Love Without Boundaries

Love Without BoundariesAmy Eldridge believes every time a baby’s life is saved, the world changes for the better. Eldridge is the founder and executive director of the nonprofit Love Without Boundaries, which helps orphaned children in China by providing medical assistance, nutrition, education, foster care and facilitating adoption.

Based in Edmond, Love Without Boundaries works with more than 200 orphanages in different provinces in China and has branches in 13 countries, including the Netherlands, Spain, Ireland and the U.K. About 200 volunteers are directly involved in the various programs. “I still have a hard time believing how big it has become,” said Eldridge. “I’ve been blessed with the most amazing team members.”

It all started with a trip to China back in 2003. Eldridge had adopted a little Chinese girl who was about 3 years old at the time. “She started asking a lot of questions about her life in China and I didn’t have the answers.” Eldridge decided to go back and visit the orphanage. “What I experienced on that trip changed my life forever,” she said.

The orphanage was crowded with abandoned babies. Eldridge saw a baby boy, who was so small and weak that his body was almost blue. “I’ve never seen a baby dying of heart disease before,” said Eldridge. The little boy needed urgent surgery but there were not enough funds for the operation. That day she met four more children who had heart defects and needed medical help too.

When Eldridge returned to Edmond, she couldn’t stop thinking about the children. “One night around 2 a.m., I just pushed back the covers of my bed and went to my computer knowing I had to do something to help them.” She tried to arrange surgeries for the children, who otherwise would have passed away. “I will never forget the two words that I typed into my computer that night all those nights ago, just ‘baby heart.’ ”

She reached out to family and friends for help. In China, the cost of the surgery was the equivalent of $5,000. “We got help from people all over the world for that baby. And instead of raising $5,000 from that initial plea, we ended up raising $60,000,” said Eldridge. This is how the foundation started. The initial money helped save the lives of 12 children. Since then, Love Without Boundaries has directly helped more than 6,000 children and about 2,000 of them have been permanently adopted in the United States.
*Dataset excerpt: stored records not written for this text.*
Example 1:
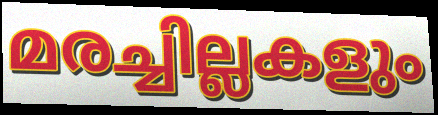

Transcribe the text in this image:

മരച്ചില്ലകളും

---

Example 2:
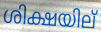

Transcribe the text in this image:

ശിക്ഷയില്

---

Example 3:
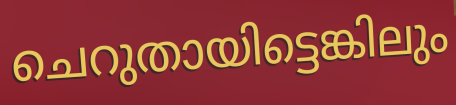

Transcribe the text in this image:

ചെറുതായിട്ടെങ്കിലും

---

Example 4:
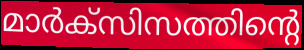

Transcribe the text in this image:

മാർക്സിസത്തിന്റെ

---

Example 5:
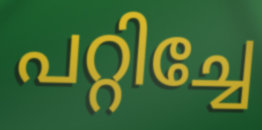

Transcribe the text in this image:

പറ്റിച്ചേ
After the first surgeries were completed, Eldridge was invited to visit the children and see how they were recovering. The local government of the city where the surgeries were performed gave her a flag with words that read in Chinese ‘Love makes no boundaries between countries.’ That is how Eldridge picked the name for her foundation. “I still have that flag,” she said.

Eldridge believes poverty is the main reason why not only babies but also older children are abandoned. “We’ve had children as old as 12 and that’s always so hard,” she said. Plus, there is a very strong stigma surrounding babies born with medical needs. The Chinese government recently revised its poverty line, announcing that currently 128 million Chinese, most of them in rural areas, qualify as poor, living on about a dollar a day. “If they give birth to a child with a heart defect, they would need the equivalent of 15 years of their total wages to pay for the surgery. That is an impossible figure — and so the baby is abandoned.”
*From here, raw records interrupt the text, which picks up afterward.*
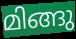
മിങ്ങു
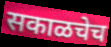
सकाळचेच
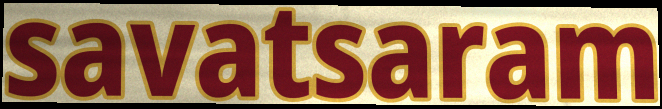
savatsaram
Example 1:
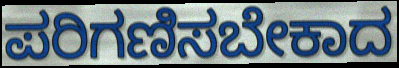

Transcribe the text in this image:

ಪರಿಗಣಿಸಬೇಕಾದ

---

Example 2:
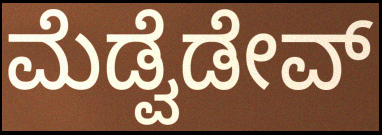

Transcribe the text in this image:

ಮೆಡ್ವೆಡೇವ್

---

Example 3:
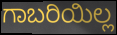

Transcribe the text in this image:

The most common birth defect among the abandoned children is cleft lip and palate, followed by heart defects and spinal tumors. Often preemies and babies born with abdominal defects require surgery within 24 hours. Eldridge said cleft lip surgery in China ranges from $500 to $1,000 depending on the province. Spinal tumor operations average $3,000 and heart surgeries around $5,000. The costs include transportation to the hospital and hiring a caregiver. “We honestly see every medical condition possible though — from babies who were burned to children who are deaf or blind or have (cerebral palsy).”

Winter is the toughest time of year for the children and the orphanage staff. Most of the orphanages don’t have heat. Pneumonia is very common during the winter months and, sadly, some babies don’t make it. In addition, other babies are usually abandoned outside and by the time they are found it’s often too late. “It’s easy to become disheartened during the winter season, but I just keep reminding myself of all the miracles that happen every day when a baby is found and we get them to the weight they need, and the surgeries they need, and
then adopted.”

Eldridge said the adoption process of a child with a medical condition could be completed in 10 months. “I tell people all the time, love has nothing to do with genetics. It has everything to do with your heart.” Eldridge is a mother of seven, ages 7 to 24 and her two youngest children are adopted. “Adoption has been the greatest blessing in my life.” All of her children are very supportive and involved in their mom’s work.

“My ultimate goal is to save as many children as possible,” said Eldridge. Among the thousands of lives that she and her organization already have saved was a sick baby boy, abandoned in a very poor orphanage in the Guizhou province. “He was so tiny and weak that his mouth was opening to cry but no sound would come out.” He underwent surgery and is now a healthy one-year-old. Another little girl with a severe heart defect was so weak that the staff thought she wouldn’t survive. “Now she is like a Gerber baby,”
she joked.

Eldridge believes anyone can make a difference. “You just have to take that first step. My first step was to China, but, of course, there are needs all over the world.” She hopes more people will decide to take that first step.